— Extrait du document —
┄┄┄┄┄┄┄┄┄┄

Ce qui fait qu'on ne peut arrêter et fixer le dé pirouettant que d'un commun accord, c'est qu'il tant que d'un arrive quelquefois, quoique très rarement, que ce dé qui pirouette, lorsqu'il a été lancé avec force, va, dans son tournoiement, frapper fortement une des bandes, ou une des dames qui le renvoie avec la même force. Si dans cette réaction il est porté sur l'autre dé, il peut, par son choc, changer la face qui présentait d'abord ce dé, 'qui, par exemple, après avoir donné le 5, donnera ou le 4 ou le 3; et, dans ce cas, c'est le dernier point connu qui est bon, parce que le changement survenu est le produit naturel et la suite du lancement des dés, sans qu'aucune cause étrangère y ait influé. Or, il pourrait arriver qu'un joueur de mauvaise foi, pour qui le premier point est favorable, sans attendre le consentement de l'autre joueur, s'empressât de fixer le dé, pour empêcher le changement que pourrait produire le choc de ces dés, s'il avait lieu.
Pendant qu'un dé pirouette, ne pas enlever l'autre
Par le même motif on ne doit pas, tant qu'un qu'un dé pirouette, ôter, comme le font plusieurs joueurs, l'autre dé du tablier, jusqu'à ce que le dé pirouettant soit fixé.
De même, si celui qui a fixé le dé pirouettant, lui avait donné un impulsion telle qu'en heurtant l'autre dé, il en eût changé la face déjà connue, le premier point que présentait ce dé serait toujours valable, et on tirerait l'autre dé seulement. L'adversaire n'aurait le droit de faire tirer de nouveau les deux dés que dans le cas où le dé pirouettant aurait été arrêté et fixé, contre sa volonté clairement manifestée soit du geste, soit de la voix.
On ne doit pas enlever les dés avant le coup joué.

┄┄┄┄┄┄┄┄┄┄

[Entrées du jeu de données]
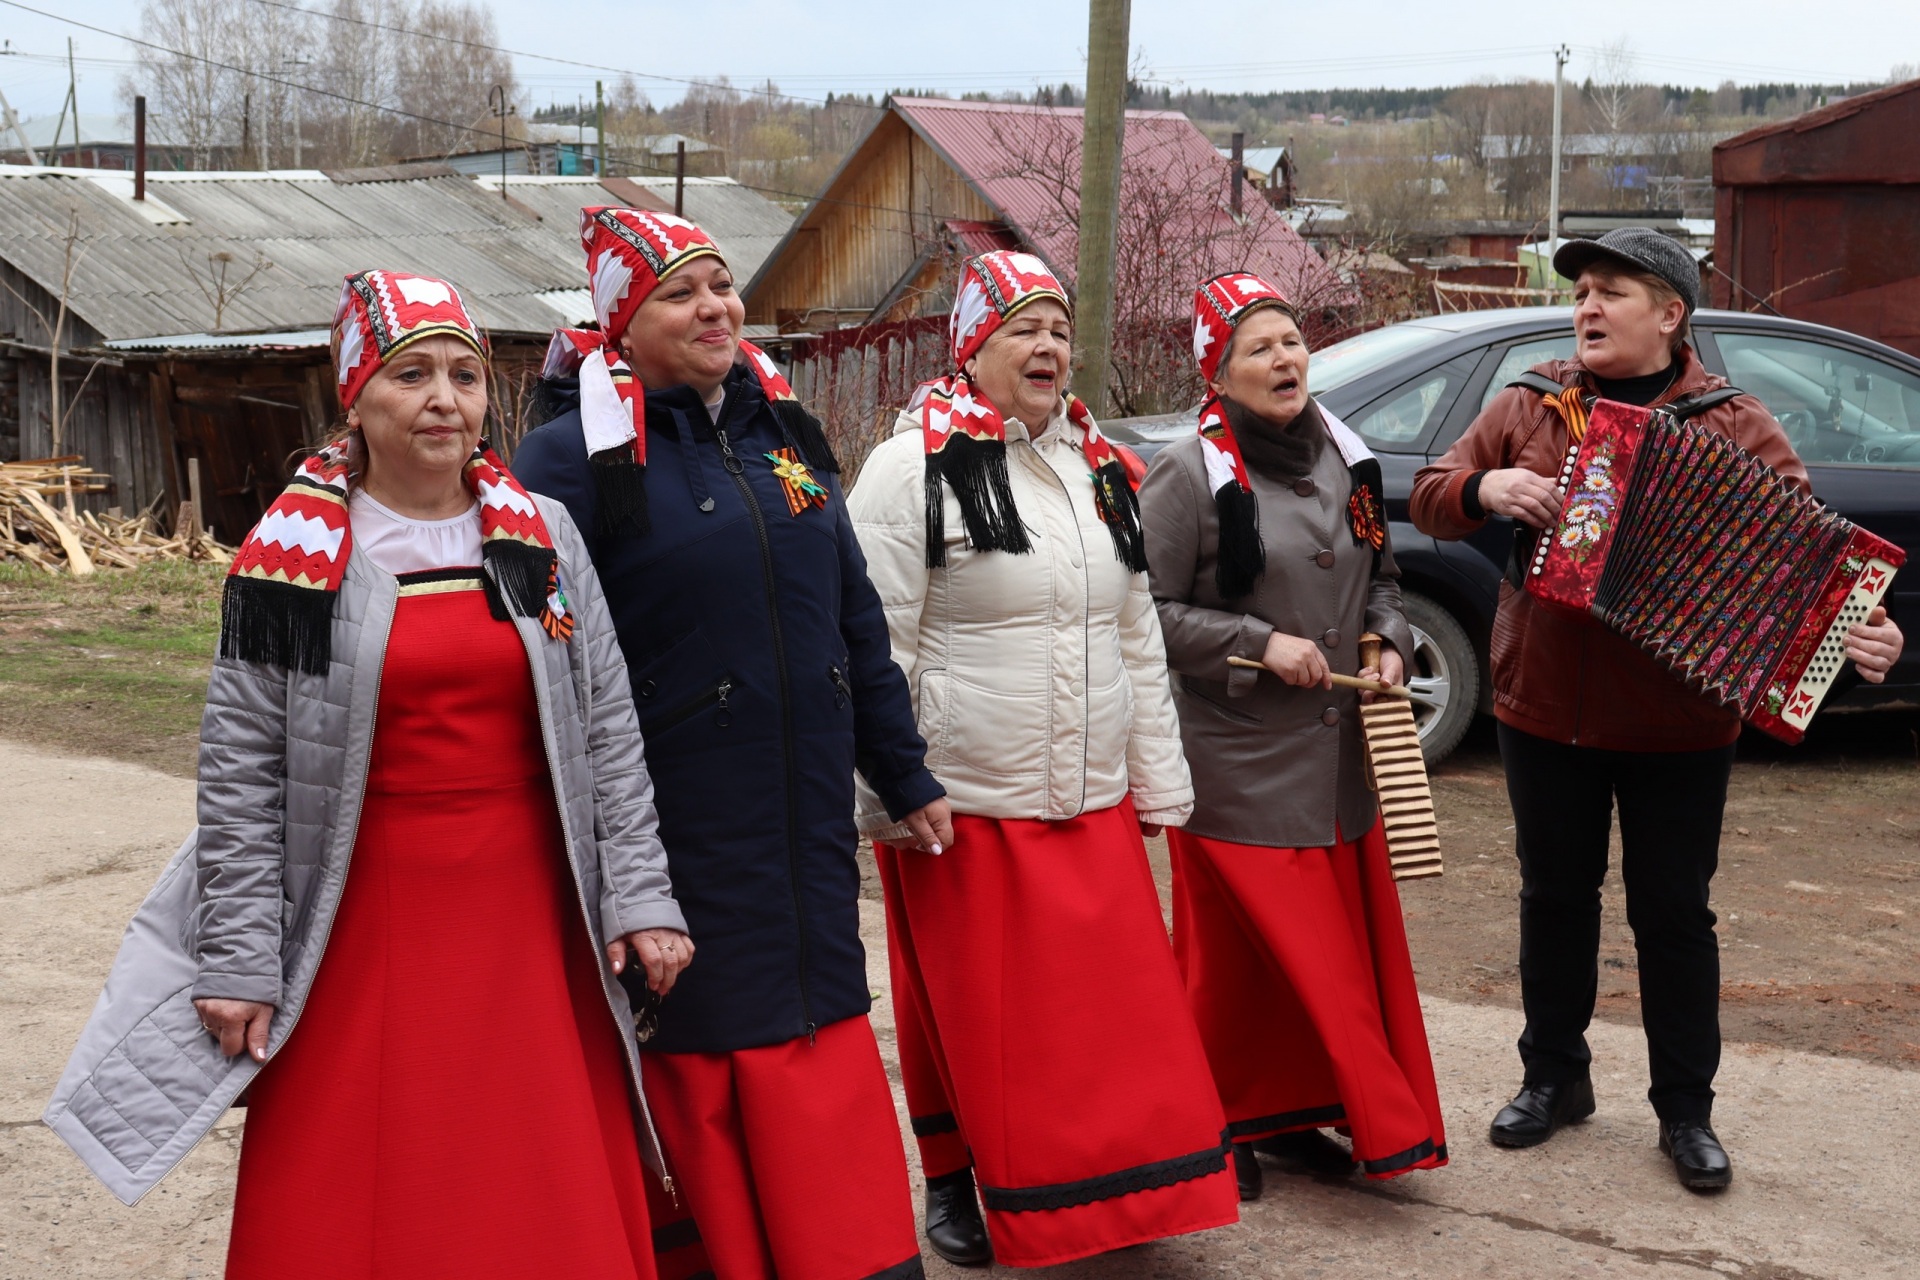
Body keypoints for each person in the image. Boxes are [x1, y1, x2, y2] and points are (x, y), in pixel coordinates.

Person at [44, 271, 691, 1277]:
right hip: (365, 913)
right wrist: (240, 956)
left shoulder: (543, 536)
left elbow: (608, 727)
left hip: (530, 914)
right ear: (356, 393)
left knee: (535, 1171)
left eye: (465, 375)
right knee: (380, 1176)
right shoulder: (290, 560)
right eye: (411, 374)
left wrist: (641, 894)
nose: (444, 398)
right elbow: (244, 775)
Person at [1410, 228, 1906, 1190]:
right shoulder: (1527, 403)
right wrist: (1487, 485)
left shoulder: (1737, 423)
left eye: (1612, 292)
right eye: (1583, 292)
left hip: (1680, 726)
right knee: (1554, 899)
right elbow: (1431, 497)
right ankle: (1553, 1079)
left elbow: (1806, 560)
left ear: (1670, 315)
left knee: (1674, 916)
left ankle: (1686, 1111)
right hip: (1544, 706)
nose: (1587, 307)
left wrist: (1861, 630)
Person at [512, 209, 949, 1280]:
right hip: (678, 809)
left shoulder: (781, 431)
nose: (714, 307)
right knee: (715, 1022)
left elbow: (853, 612)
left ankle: (845, 1250)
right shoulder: (569, 459)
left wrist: (901, 768)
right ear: (622, 320)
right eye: (680, 292)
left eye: (721, 284)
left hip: (800, 801)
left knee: (818, 1007)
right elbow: (546, 662)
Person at [846, 250, 1239, 1269]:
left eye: (1059, 328)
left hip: (1087, 791)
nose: (1047, 346)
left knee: (1103, 1021)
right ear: (971, 346)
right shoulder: (909, 468)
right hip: (962, 799)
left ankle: (1106, 1195)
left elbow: (1136, 634)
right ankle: (952, 1180)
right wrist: (893, 785)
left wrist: (1160, 775)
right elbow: (866, 639)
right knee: (968, 1021)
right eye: (1021, 326)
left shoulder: (1099, 466)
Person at [1135, 271, 1448, 1202]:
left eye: (1292, 341)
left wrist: (1385, 645)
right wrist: (1254, 643)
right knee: (1234, 968)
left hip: (1340, 764)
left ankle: (1289, 1109)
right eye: (1259, 348)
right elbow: (1144, 616)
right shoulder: (1186, 472)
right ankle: (1207, 1122)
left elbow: (1384, 584)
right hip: (1234, 765)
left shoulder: (1350, 459)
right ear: (1219, 375)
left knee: (1318, 961)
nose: (1285, 359)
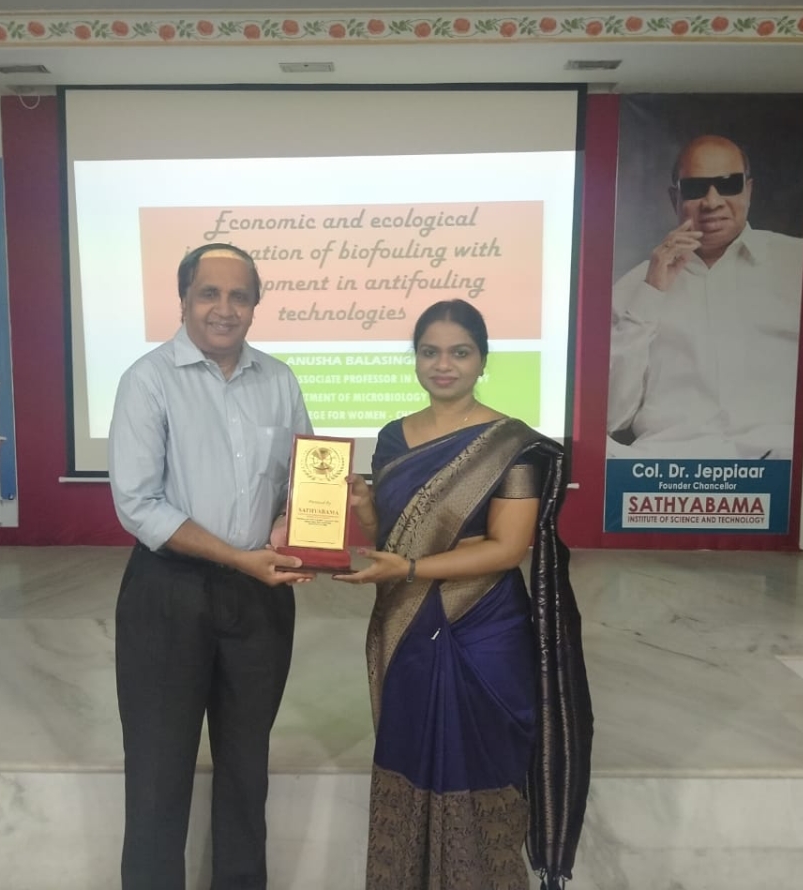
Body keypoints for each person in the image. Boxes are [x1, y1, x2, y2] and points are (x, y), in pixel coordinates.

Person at [333, 299, 593, 890]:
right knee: (408, 751)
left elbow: (507, 547)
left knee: (483, 758)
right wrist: (366, 508)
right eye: (430, 352)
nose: (443, 365)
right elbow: (391, 536)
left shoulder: (511, 444)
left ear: (482, 359)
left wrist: (411, 567)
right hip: (406, 624)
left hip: (483, 626)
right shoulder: (393, 436)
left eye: (459, 352)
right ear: (416, 358)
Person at [108, 242, 313, 890]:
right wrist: (238, 557)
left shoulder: (279, 381)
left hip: (260, 601)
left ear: (255, 305)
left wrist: (290, 524)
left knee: (247, 775)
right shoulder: (148, 380)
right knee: (157, 777)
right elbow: (139, 504)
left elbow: (302, 483)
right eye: (209, 293)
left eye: (239, 296)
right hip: (169, 594)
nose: (224, 309)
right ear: (183, 300)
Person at [607, 134, 803, 459]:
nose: (712, 202)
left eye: (728, 184)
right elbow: (611, 417)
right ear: (675, 198)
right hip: (667, 468)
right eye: (696, 188)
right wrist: (650, 294)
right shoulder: (635, 286)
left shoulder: (800, 265)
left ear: (749, 190)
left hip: (778, 464)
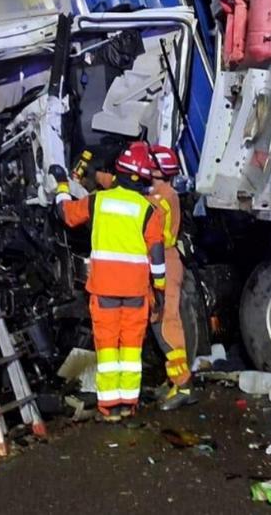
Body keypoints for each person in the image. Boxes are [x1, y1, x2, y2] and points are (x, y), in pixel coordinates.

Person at [51, 142, 165, 422]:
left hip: (104, 290)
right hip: (137, 291)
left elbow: (66, 215)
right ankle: (128, 405)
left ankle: (109, 408)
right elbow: (157, 256)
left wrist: (62, 186)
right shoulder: (149, 210)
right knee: (130, 350)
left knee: (108, 349)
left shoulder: (98, 200)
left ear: (118, 172)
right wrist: (159, 291)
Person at [147, 144, 197, 411]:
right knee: (159, 322)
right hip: (164, 260)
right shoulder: (165, 193)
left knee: (168, 323)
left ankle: (184, 383)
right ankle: (173, 380)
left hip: (163, 261)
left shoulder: (160, 197)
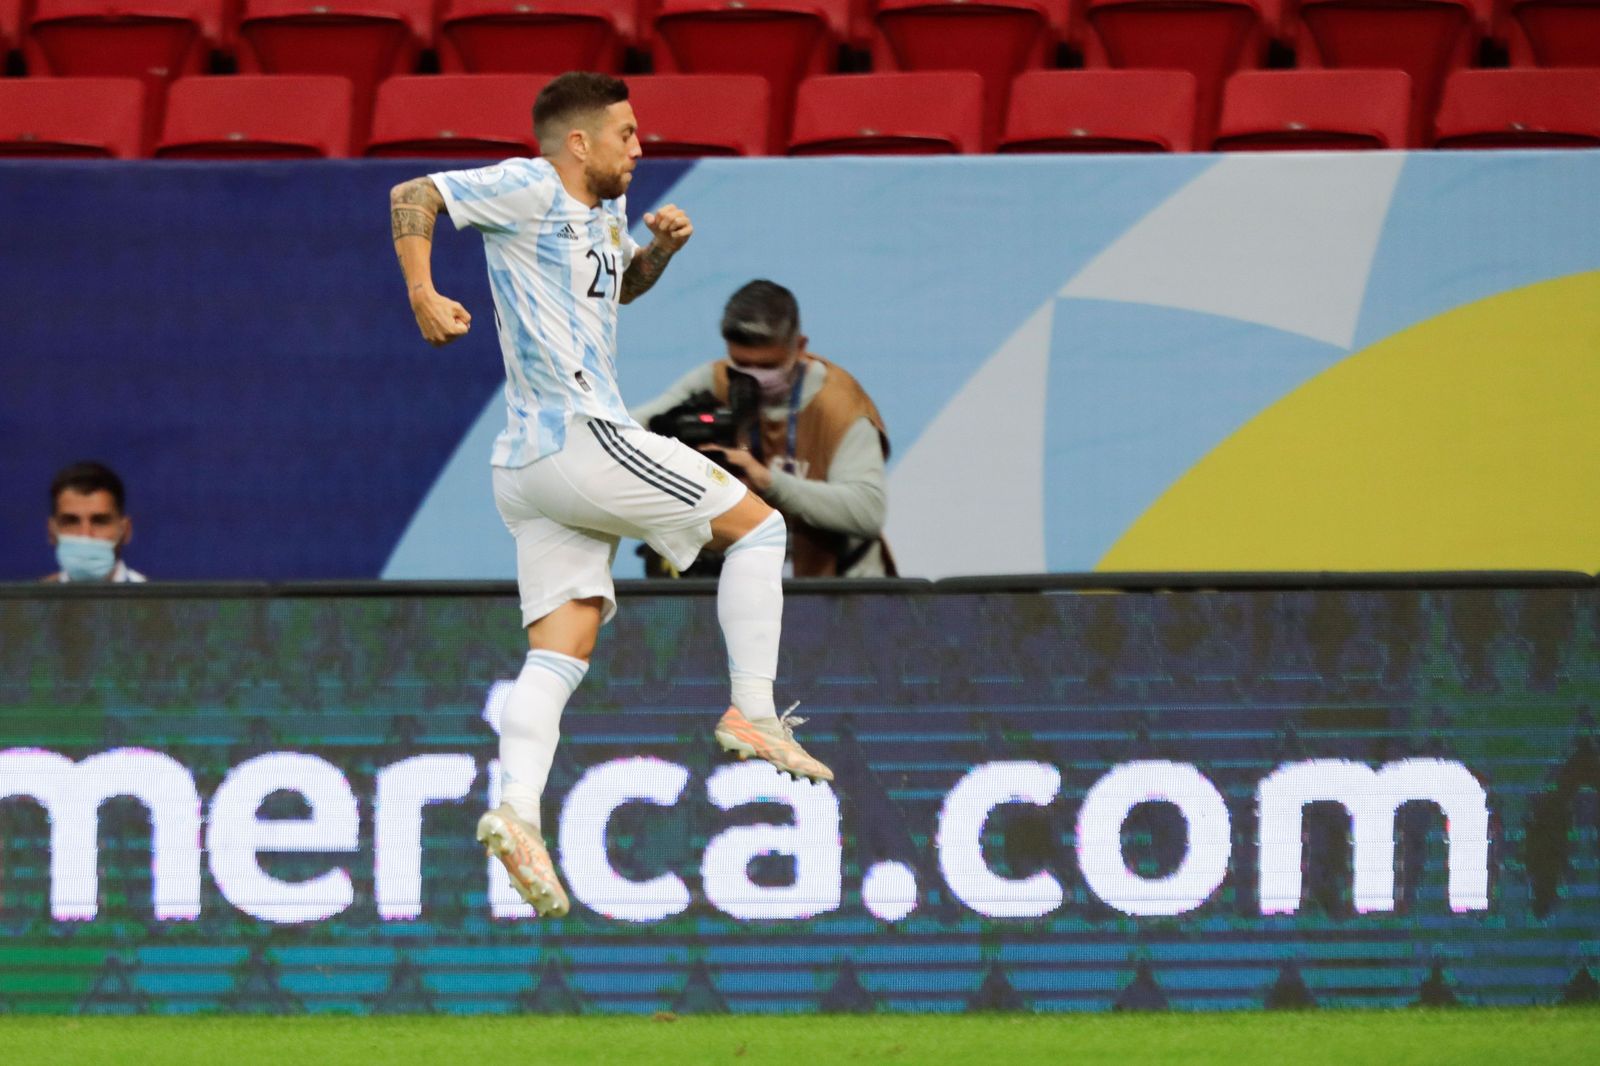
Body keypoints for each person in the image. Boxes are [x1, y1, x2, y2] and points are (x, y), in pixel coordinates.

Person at [388, 71, 832, 919]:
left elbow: (614, 287)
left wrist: (656, 252)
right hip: (578, 437)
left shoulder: (600, 215)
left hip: (529, 472)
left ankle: (516, 810)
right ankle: (753, 712)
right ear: (579, 142)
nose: (640, 144)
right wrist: (423, 291)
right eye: (626, 133)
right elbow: (415, 193)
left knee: (563, 645)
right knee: (761, 528)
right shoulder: (527, 182)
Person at [633, 280, 894, 578]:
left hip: (841, 592)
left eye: (767, 366)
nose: (753, 378)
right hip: (742, 577)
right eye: (742, 364)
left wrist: (768, 482)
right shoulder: (715, 380)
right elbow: (627, 433)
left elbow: (868, 512)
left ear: (799, 347)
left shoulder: (841, 407)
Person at [43, 461, 146, 584]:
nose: (85, 535)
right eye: (71, 522)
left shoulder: (157, 602)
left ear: (126, 530)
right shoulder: (28, 602)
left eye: (100, 521)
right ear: (51, 531)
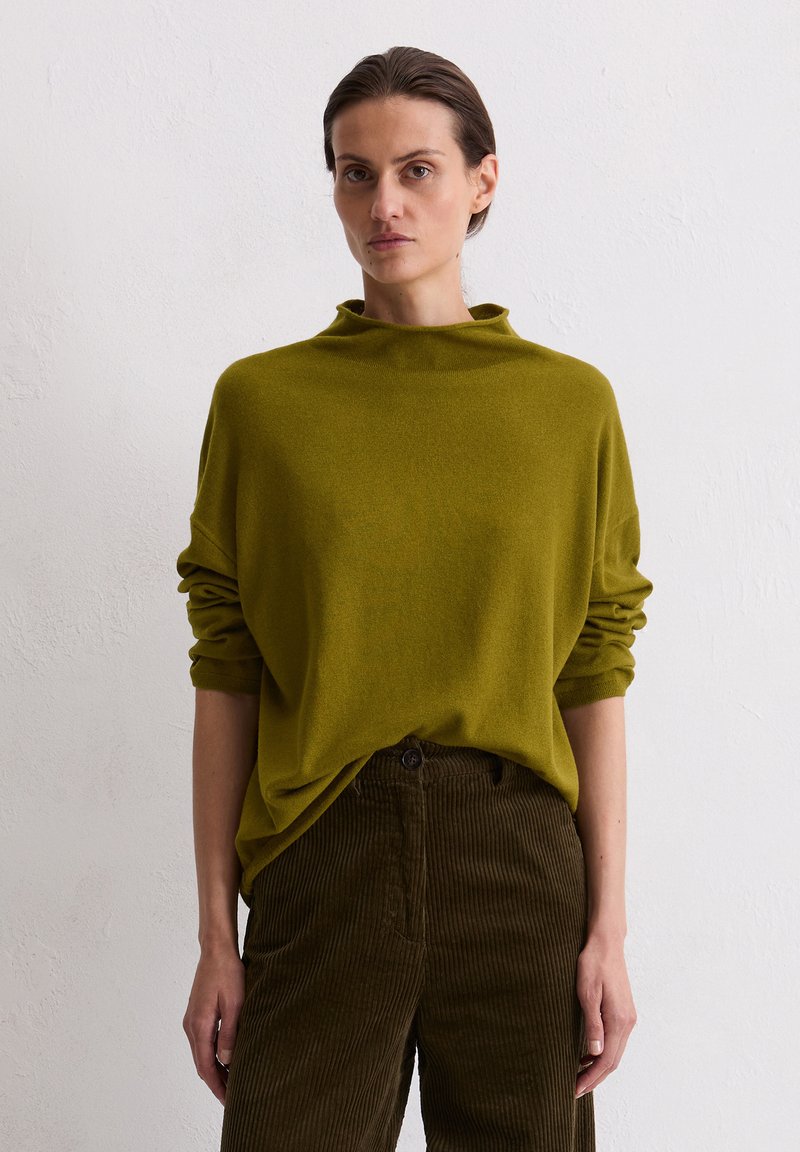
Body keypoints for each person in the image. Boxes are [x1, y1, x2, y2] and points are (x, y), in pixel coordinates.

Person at [176, 45, 654, 1152]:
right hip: (320, 846)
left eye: (416, 170)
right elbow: (226, 668)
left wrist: (608, 929)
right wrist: (215, 937)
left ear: (482, 180)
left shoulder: (567, 406)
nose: (382, 204)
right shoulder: (262, 403)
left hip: (516, 854)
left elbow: (594, 668)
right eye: (355, 173)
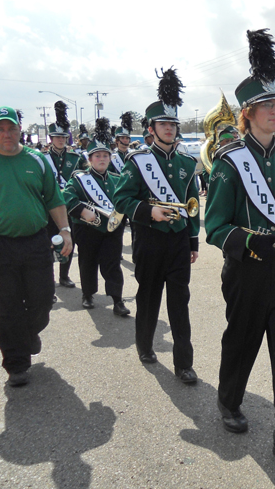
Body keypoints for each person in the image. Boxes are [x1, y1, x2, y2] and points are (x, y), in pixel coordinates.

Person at [205, 29, 275, 471]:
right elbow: (215, 227)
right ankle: (229, 399)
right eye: (268, 106)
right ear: (248, 113)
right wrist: (252, 242)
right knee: (241, 340)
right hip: (246, 272)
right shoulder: (230, 161)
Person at [0, 106, 72, 387]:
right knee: (7, 306)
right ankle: (16, 364)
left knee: (43, 299)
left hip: (35, 241)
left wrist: (65, 230)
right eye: (1, 129)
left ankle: (29, 334)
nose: (6, 134)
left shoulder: (37, 160)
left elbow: (54, 199)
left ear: (21, 130)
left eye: (12, 128)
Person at [113, 68, 200, 384]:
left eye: (173, 125)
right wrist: (150, 212)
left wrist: (193, 242)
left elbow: (192, 204)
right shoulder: (138, 161)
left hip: (177, 242)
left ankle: (184, 363)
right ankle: (145, 345)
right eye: (163, 124)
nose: (169, 129)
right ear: (151, 129)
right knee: (148, 299)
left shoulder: (187, 163)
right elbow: (121, 199)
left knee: (180, 304)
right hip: (149, 240)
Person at [62, 119, 130, 315]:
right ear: (90, 159)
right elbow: (66, 197)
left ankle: (117, 300)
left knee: (113, 264)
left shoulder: (117, 180)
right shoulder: (79, 179)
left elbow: (126, 200)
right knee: (87, 262)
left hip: (112, 229)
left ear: (110, 158)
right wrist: (82, 210)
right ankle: (87, 294)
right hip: (86, 229)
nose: (102, 159)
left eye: (105, 156)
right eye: (97, 156)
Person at [46, 101, 84, 288]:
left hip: (68, 206)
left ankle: (64, 275)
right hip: (48, 207)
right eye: (57, 137)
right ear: (51, 138)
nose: (61, 140)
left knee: (69, 241)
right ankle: (49, 277)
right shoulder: (43, 159)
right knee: (48, 242)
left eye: (63, 137)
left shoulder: (75, 158)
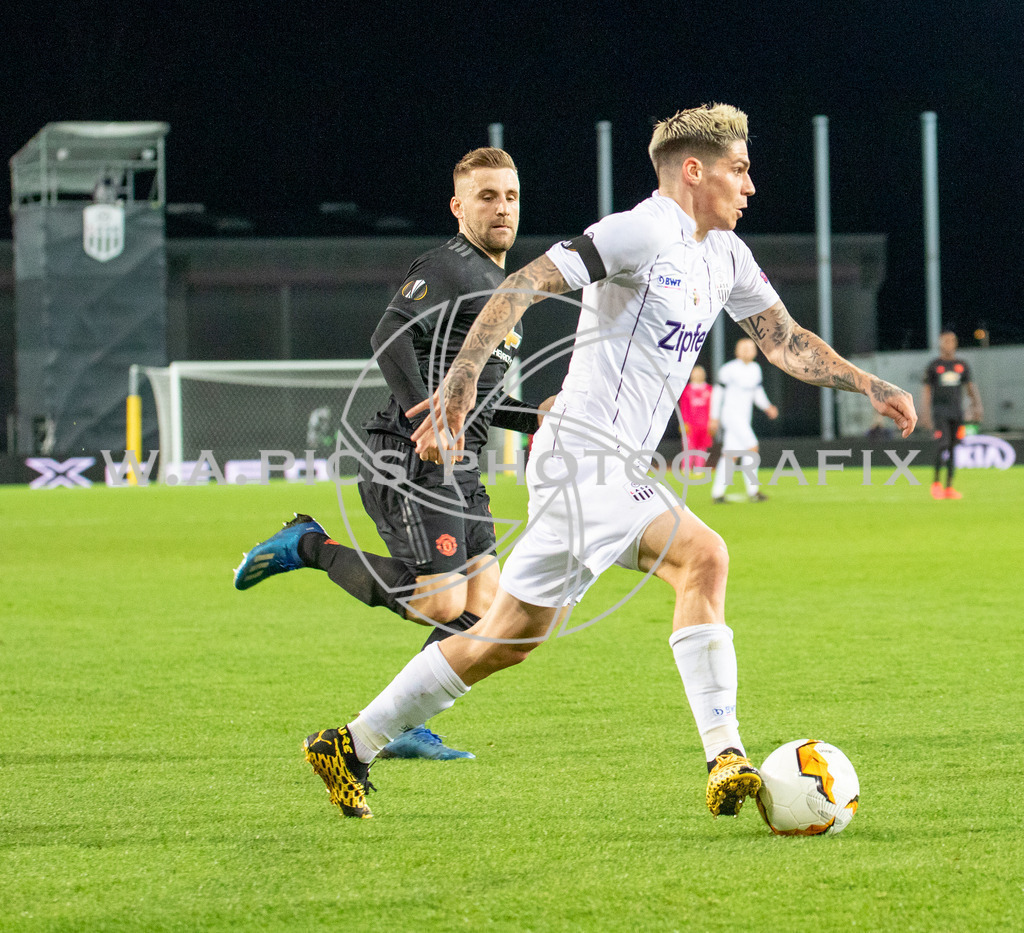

┄┄┄┄┄┄┄┄┄┄

— Liste des tâches —
- a) Traduisez en anglais cette phrase de l'extrait sur le dé pirouettant : « L'adversaire n'aurait le droit de faire tirer de nouveau les deux dés que dans le cas où le dé pirouettant aurait été arrêté et fixé, contre sa volonté clairement manifestée soit du geste, soit de la voix. »
- b) Poursuivez l'extrait sur le dé pirouettant à la suite de sa dernière phrase.

— Résultats —
- a) The opponent would have the right to have both dice thrown again only if the spinning die had been stopped and fixed against the opponent's will, clearly expressed either by gesture or by voice.

- b)
On ne doit pas relever les dés avant que le coup soit joué, ou au moins avant que les points amenés aient été nommés et bien reconnus par l'un et l'autre joueur, parce que si celui qui a mal vu le dé, fait erreur en jouant son coup, on est à portée de vérifier cette erreur par la présence du dé; et alors celui qui la commet, en jouant un autre point que celui amené, subit la peine de la fausse case. Si, au contraire, les dés ne sont plus dans le tablier, la vérité reste incertaine : le joueur peut contester et récuser le témoignage de son adversaire; ou si ce témoignage est appuyé de celui des spectateurs, celui qui fait l'erreur peut s'excuser sur ce qu'on lui a ôté les moyens de la rectifier, puisque la présence des dés dans le tablier était le seul moyen de la lui faire reconnaître. Alors il ne fait pas faute, et il doit seulement jouer son coup conformément au point reconnu par les spectateurs.
Cas où celui qui fait erreur n'est pas excusable.
Cette excuse cependant ne serait point admise, s'il y avait contradiction entre la manière dont il a joué le coup et la marque des points. Si, par exemple, il a réellement amené 6 et 2, avec lequel il bat une dame qui lui donne quatre points, et qu'après les avoir marqués il joue 6 et 3, point par lequel il n'aurait pas battu, il n'est plus excusable; il ne peut pas prétexter une prétendue ignorance qui se trouve incontestablement démentie par la marque des points.
Si la partie se jouait sans spectateurs, et qu'il s'élevât quelque contestation sur les points amenés par les dés, le témoignage du joueur qui les a jetés prévaudrait, parce que, dans ce cas, l'impossibilité de la vérification provenant du fait de celui qui a enlevé les dés, il doit subir la peine de sa faute et s'y soumettre.
Nommer les points.
L'usage exige qu'en nommant les points on commence toujours par le plus fort; ainsi on doit dire six et cinq plutôt que cinq et six.
Ne pas jeter les dés avant que l'adversaire ait achevé de jouer son coup.
Il ne faut pas jeter les dés avant que l'adversaire ait achevé de jouer son coup; car alors il pourrait le jouer sur un dé connu et avec sécurité. Beaucoup de joueurs, connaissant l'habitude qu'a l'adversaire de jeter ainsi le dé avant le coup terminé, affectent, en jouant, une lenteur qui n'a d'autre but que d'attendre que l'impatience de l'autre joueur le détermine à jeter le dé, afin d'en profiter et de jouer à coup sûr. Il faut se tenir bien en garde contre un piège aussi dangereux, et s'accoutumer à opposer à ces joueurs autant de patience qu'ils affectent de lenteur; laquelle cessera bientôt, lorsqu'ils auront reconnu qu'elle leur est inutile.
On n'a pas le droit de couvrir les dés lancés.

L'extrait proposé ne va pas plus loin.